There’s Much More to Balance
Even if you’d mastered the art of being pulled in 1,000 different directions on the job before you took leave, you’re entering a whole new chapter of striving for balance. After all, babies don’t care about schedules; their feeding needs or illnesses or need to be cuddled won’t wait for you to finish one last thing at the office. Literature from the ABA suggests keeping in touch with colleagues during leave to stay up to date on what’s going on around the office, and so you’ll have an idea of what will be on your plate when you first return.
Other New Mothers are a Huge Resource
Stop us if you’ve heard this one before: Speaking to others who have been there before you, or are going through the same challenges you are currently facing, can provide a huge boost for mothers returning to work. Some larger firms have designated groups for working mothers, but it’s possible to find such organizations online as well. If formal mothers’ groups don’t appeal to you, even grabbing a quick coffee or lunch with another lawyer who’s been through the return from maternity leave can be a big help.

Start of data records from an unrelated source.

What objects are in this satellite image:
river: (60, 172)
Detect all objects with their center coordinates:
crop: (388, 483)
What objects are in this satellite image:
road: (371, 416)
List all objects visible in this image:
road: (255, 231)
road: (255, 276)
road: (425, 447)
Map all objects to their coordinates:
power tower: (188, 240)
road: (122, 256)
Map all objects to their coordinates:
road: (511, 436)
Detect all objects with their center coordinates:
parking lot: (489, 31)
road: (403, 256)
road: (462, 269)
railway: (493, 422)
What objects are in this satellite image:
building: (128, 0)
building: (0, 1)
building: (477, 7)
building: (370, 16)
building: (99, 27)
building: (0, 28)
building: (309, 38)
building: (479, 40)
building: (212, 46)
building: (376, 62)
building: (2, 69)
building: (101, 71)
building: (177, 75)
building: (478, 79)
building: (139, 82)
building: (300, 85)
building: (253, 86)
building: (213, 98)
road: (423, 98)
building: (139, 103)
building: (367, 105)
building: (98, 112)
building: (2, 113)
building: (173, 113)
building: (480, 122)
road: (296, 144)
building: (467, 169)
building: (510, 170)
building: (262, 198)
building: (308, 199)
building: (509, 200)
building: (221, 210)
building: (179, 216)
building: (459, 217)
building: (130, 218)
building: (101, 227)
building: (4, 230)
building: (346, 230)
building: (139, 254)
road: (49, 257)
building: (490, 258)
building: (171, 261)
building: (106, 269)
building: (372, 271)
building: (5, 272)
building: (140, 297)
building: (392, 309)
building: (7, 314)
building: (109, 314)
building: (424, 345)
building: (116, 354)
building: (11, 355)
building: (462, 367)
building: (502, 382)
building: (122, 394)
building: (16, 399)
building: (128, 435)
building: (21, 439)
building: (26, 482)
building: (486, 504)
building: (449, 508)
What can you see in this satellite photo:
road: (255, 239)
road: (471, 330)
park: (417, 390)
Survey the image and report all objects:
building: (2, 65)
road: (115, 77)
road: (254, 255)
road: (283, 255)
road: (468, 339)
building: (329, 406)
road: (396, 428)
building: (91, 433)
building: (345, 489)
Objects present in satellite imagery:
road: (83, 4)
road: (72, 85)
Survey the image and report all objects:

Resist the Urge to be Critical of Yourself
As lawyers, we’re often hypercritical—even of ourselves. Many lawyers returning to the job after maternity leave are especially tough on themselves, which further complicates an already stressful time. Yes, things will be different; however, that doesn’t mean you’ll never be able to regain the confidence you had pre-baby. Do your best to give yourself a break and go easy on yourself as you adjust to life as a working mother. You may feel as though you’re not doing a good enough job at work or at home, but try to quiet any negative inner voices and remind yourself that doing your best will lead to a positive outcome.
It Isn’t All Bad News
Yes, you’ll be tired. Yes, there’s a good chance you’ll be anxious, stressed out, and feel a little guilty. But returning to work after maternity leave isn’t solely about adversity. In fact, having to learn to balance so many elements of your new life can lead lawyers to develop stronger problem-solving skills out of necessity. You’ll learn you have reserves of strength you weren’t previously aware of that will likely benefit you professionally down the road.